Sanidad del Corazón


Por: Vielka Sempris

En una oportunidad se me acerco una persona y me dijo las siguientes palabras  “Necesito un discipulado de sanidad interior. “  En el momento me quede pensativa ¿Qué significa  un discipulado de sanidad interior? ¿Cuál es la diferencia  entre lo que normalmente conocemos como discipulado?  Como ella necesitaba una respuesta de mi parte rápidamente le dije que estaría dispuesta  a conversar con ella y entrar en un proceso  de estar juntas una vez a la semana.
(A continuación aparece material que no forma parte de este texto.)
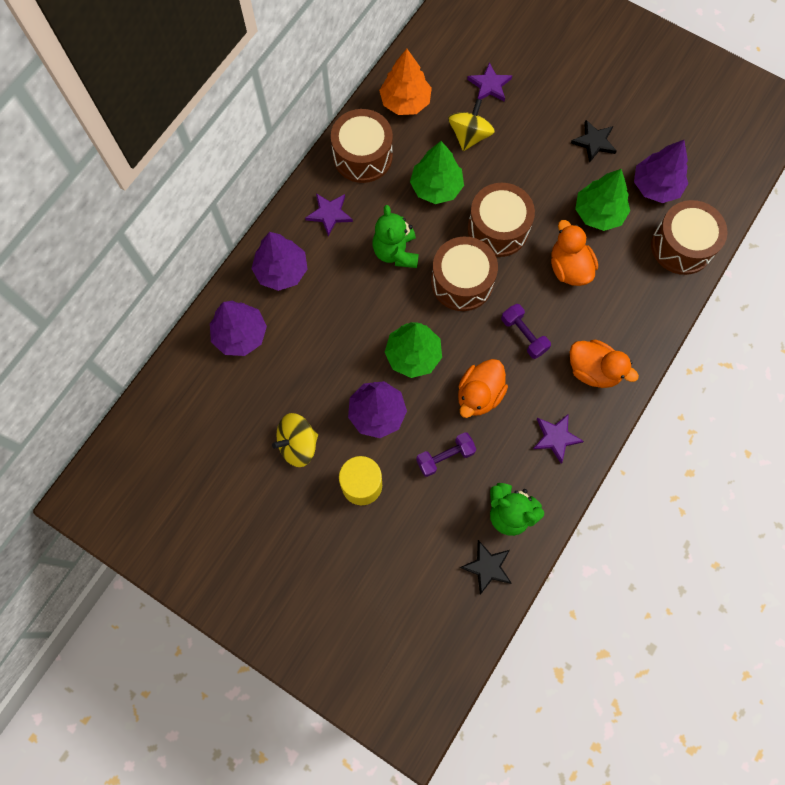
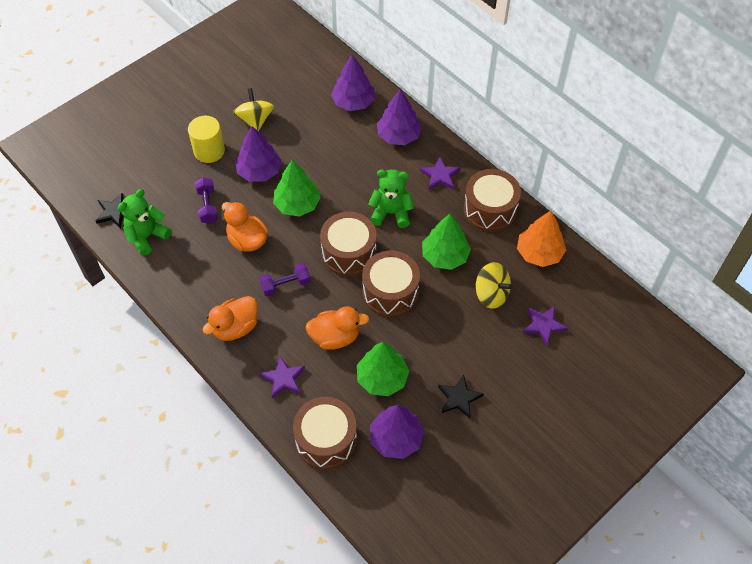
camera: 105 degrees right, 15 degrees down
purple star [533,414,584,464] -> purple star moved to [260,356,305,398]

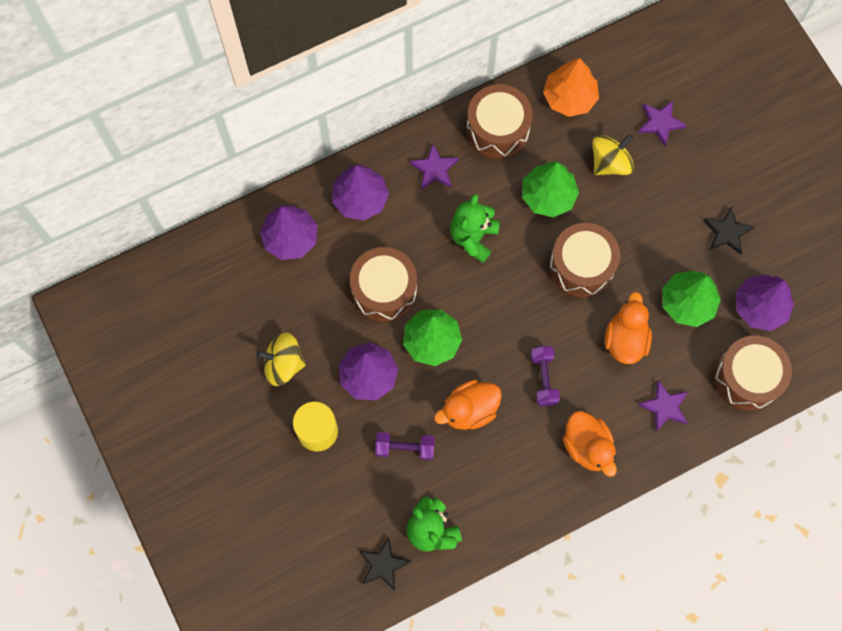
camera: 75 degrees left, 15 degrees up
brown drum [320,212,377,276] -> brown drum moved to [350,247,417,322]

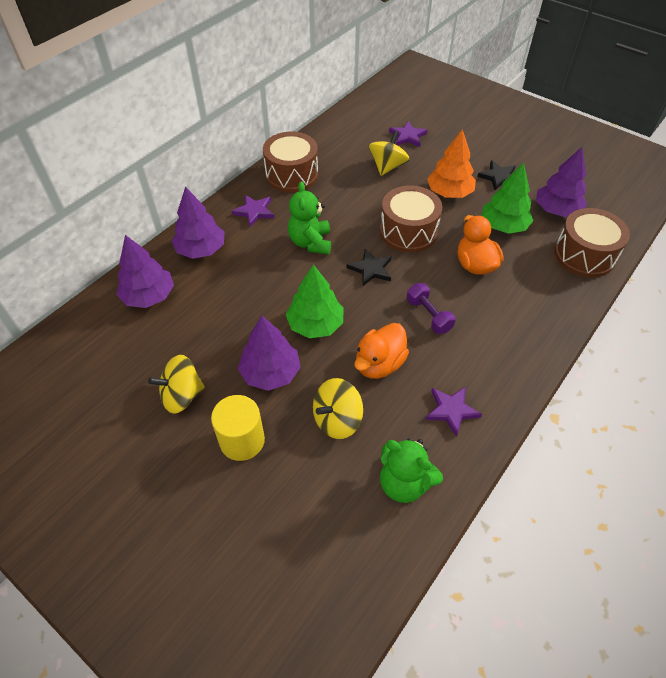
camera: 25 degrees left, 20 degrees down
brown drum [350,247,417,322] -> none
black star [359,537,411,591] -> black star moved to [347,249,392,286]
purple dumbbell [375,432,435,460] -> yellow spinning top [313,378,363,439]
green tree [522,162,579,218] -> none
orange tree [543,58,599,117] -> orange tree moved to [427,129,476,198]
orange duck [563,411,617,477] -> none
purple star [638,380,688,431] -> purple star moved to [425,386,482,437]

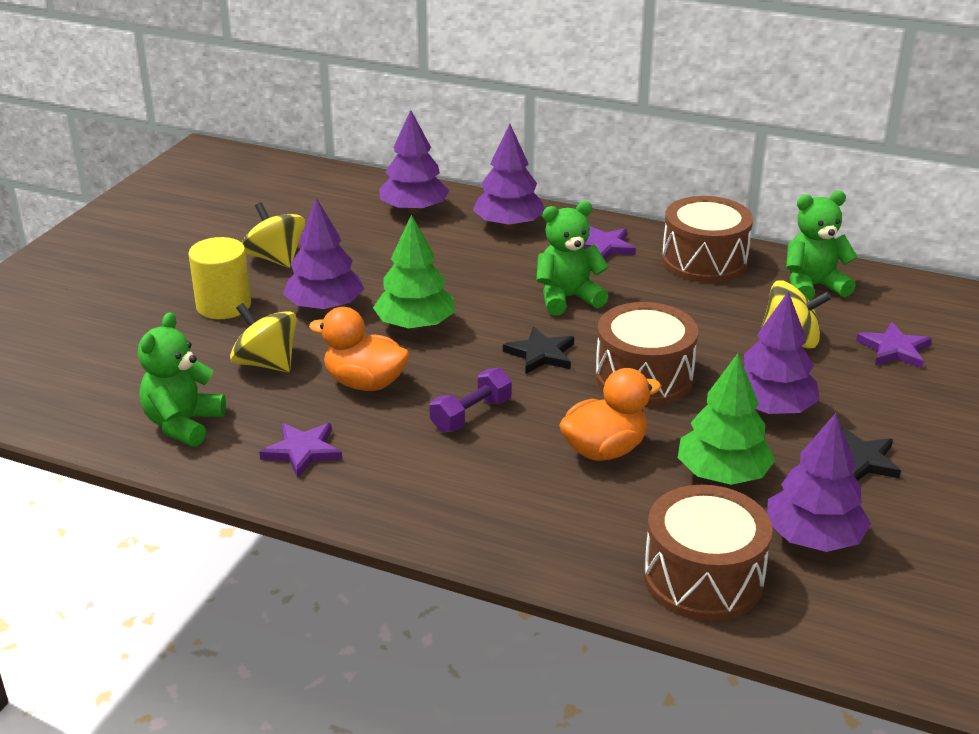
camera: 75 degrees right, 20 degrees down
orange tree [427,129,476,198] -> purple tree [744,291,820,414]
none -> green teddy bear [786,191,857,301]

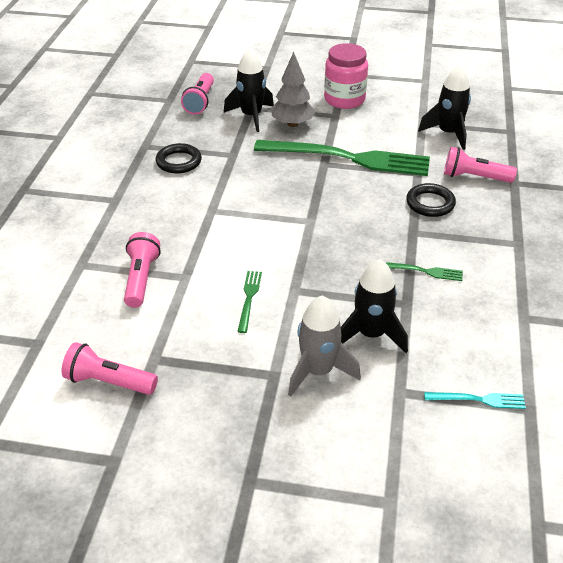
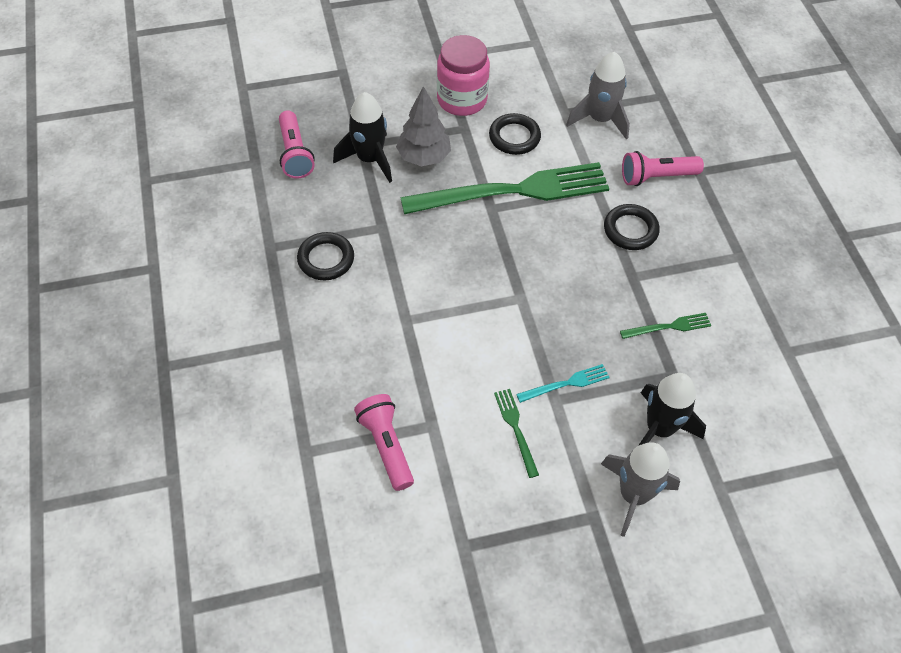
camera: 25 degrees left, 15 degrees up
pink flashlight [61,342,158,395] -> none
black rocket [418,65,471,150] -> grey rocket [566,52,630,140]
turquoise fork [424,392,526,409] -> turquoise fork moved to [516,364,610,403]
none -> black ring [489,113,541,155]

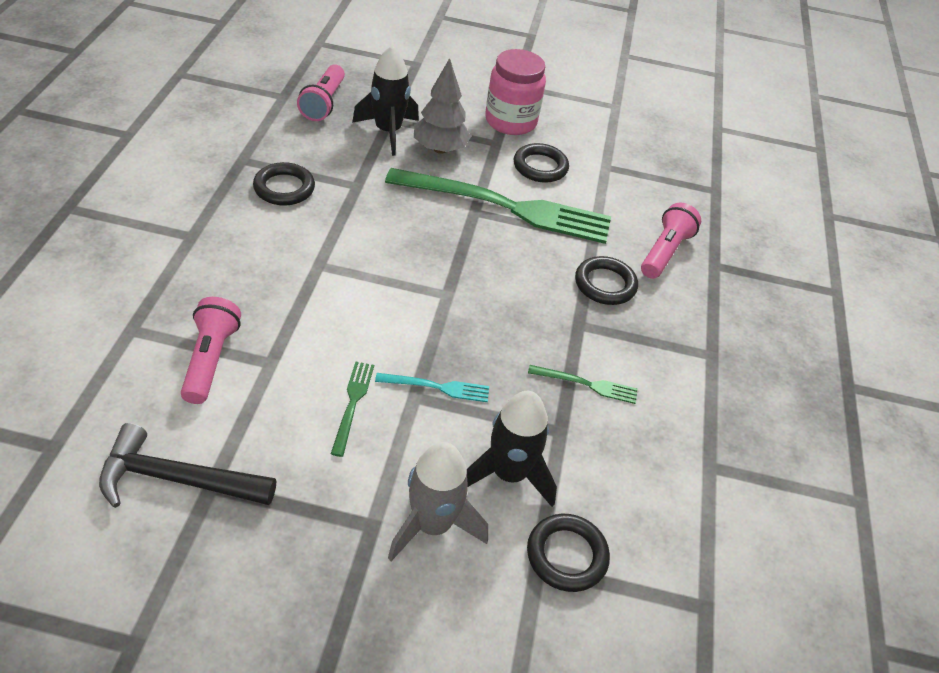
camera: 20 degrees right, 10 degrees down
grey rocket [566,52,630,140] -> none
pink flashlight [622,151,704,186] -> pink flashlight turned 105 degrees clockwise [641,203,701,279]
none -> black hammer [99,423,276,508]
none -> black ring [527,514,610,592]

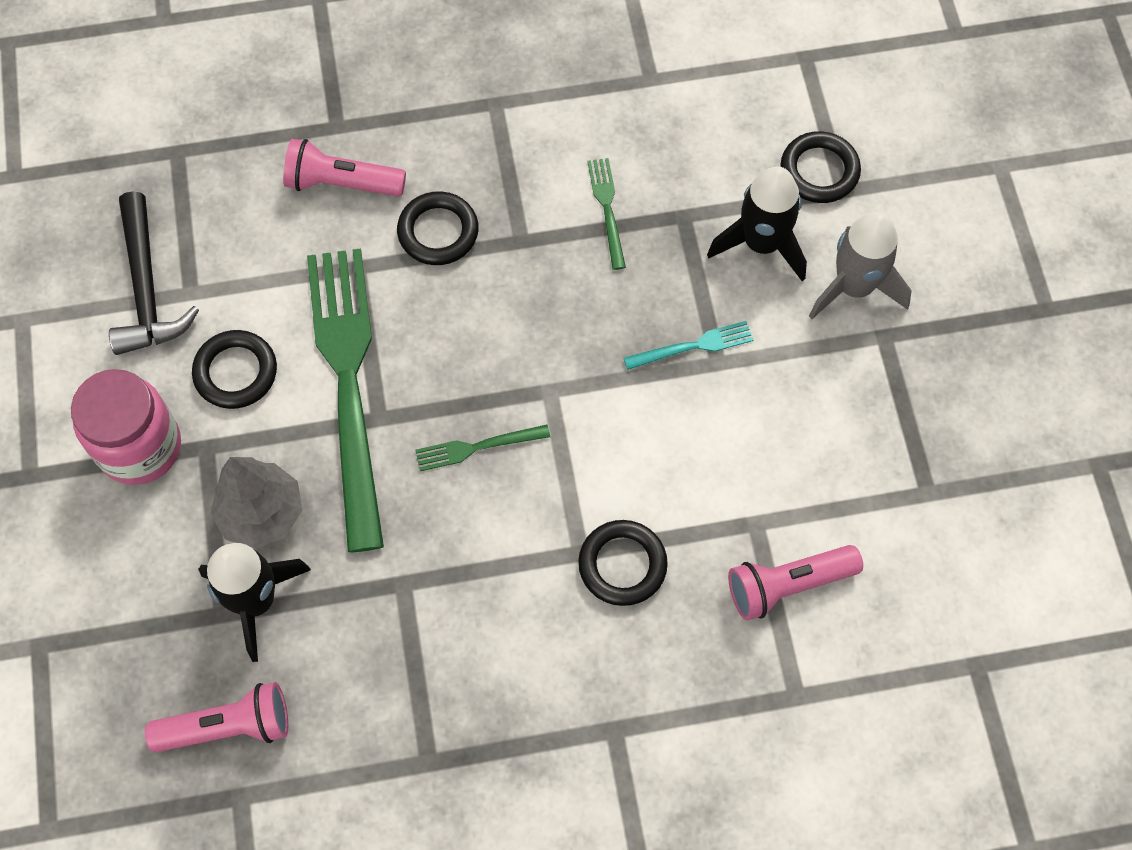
camera: 105 degrees left, 20 degrees up
black hammer [99,423,276,508] -> black hammer moved to [109,191,199,355]
black ring [253,162,315,206] -> black ring moved to [578,520,668,606]
green fork [331,362,374,457] -> green fork moved to [415,425,550,471]
turquoise fork [375,373,489,402] -> turquoise fork turned 90 degrees clockwise [624,321,754,370]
El corazón se desvía y se endurece,  se enferma espiritualmente y necesita  atención.  El libro de hebreos hace una descripción interesante.

Hebreos 3 (NVI)

12 Cuídense, hermanos, de que ninguno de ustedes tenga un corazón pecaminoso e incrédulo que los haga apartarse del Dios vivo. 13 Más bien, mientras dure ese «hoy», anímense unos a otros cada día, para que ninguno de ustedes se endurezca por el engaño del pecado. 14 Hemos llegado a tener parte con Cristo, con tal que retengamos firme hasta el fin la confianza que tuvimos al principio. 15 Como se acaba de decir:

«Si ustedes oyen hoy su voz,
    no endurezcan el corazón
como sucedió en la rebelión».

Actitudes y acciones que no están de acuerdo con la voluntad de Dios y que por más que las queremos enmascarar son “Pecados”, que por un motivo u otro no hemos reconocido y puesto delante de aquel que vino precisamente a perdonar TODOS nuestros pecados, Jesús como lo indica el Profeta Isaías en el capítulo 53: 5

Él fue traspasado por nuestras rebeliones,
    y molido por nuestras iniquidades;
sobre él recayó el castigo, precio de nuestra paz,
    y gracias a sus heridas fuimos sanados.

Durante varias semanas en contacto con esta persona, examinando  la biblia, ella fue confrontada precisamente con esta realidad, que la llevo a ir confesando cada uno de sus pecados, que incluían malos tratos hacia personas cercanas de su entorno familiar, groserías, una vida descuidada moralmente.  Había tenido un encuentro personal con Jesucristo, pero nunca le había pedido perdón por esto y otras cosas, tampoco se lo había contado a nadie. Su corazón estaba a punto de explotar.

La sanidad del corazón es necesaria, para una vida de crecimiento espiritual, pero de igual manera, para establecer relaciones  sanas, en primer lugar con Dios, porque puedes apropiarte de todo lo que Él te ha dado  y con los otros.

Un buen ejercicio es continuamente examinar nuestro corazón, sus intenciones, motivaciones y si nos damos cuenta de que no está en concordancia con la vida nueva y el carácter de Jesucristo tomar acción inmediata.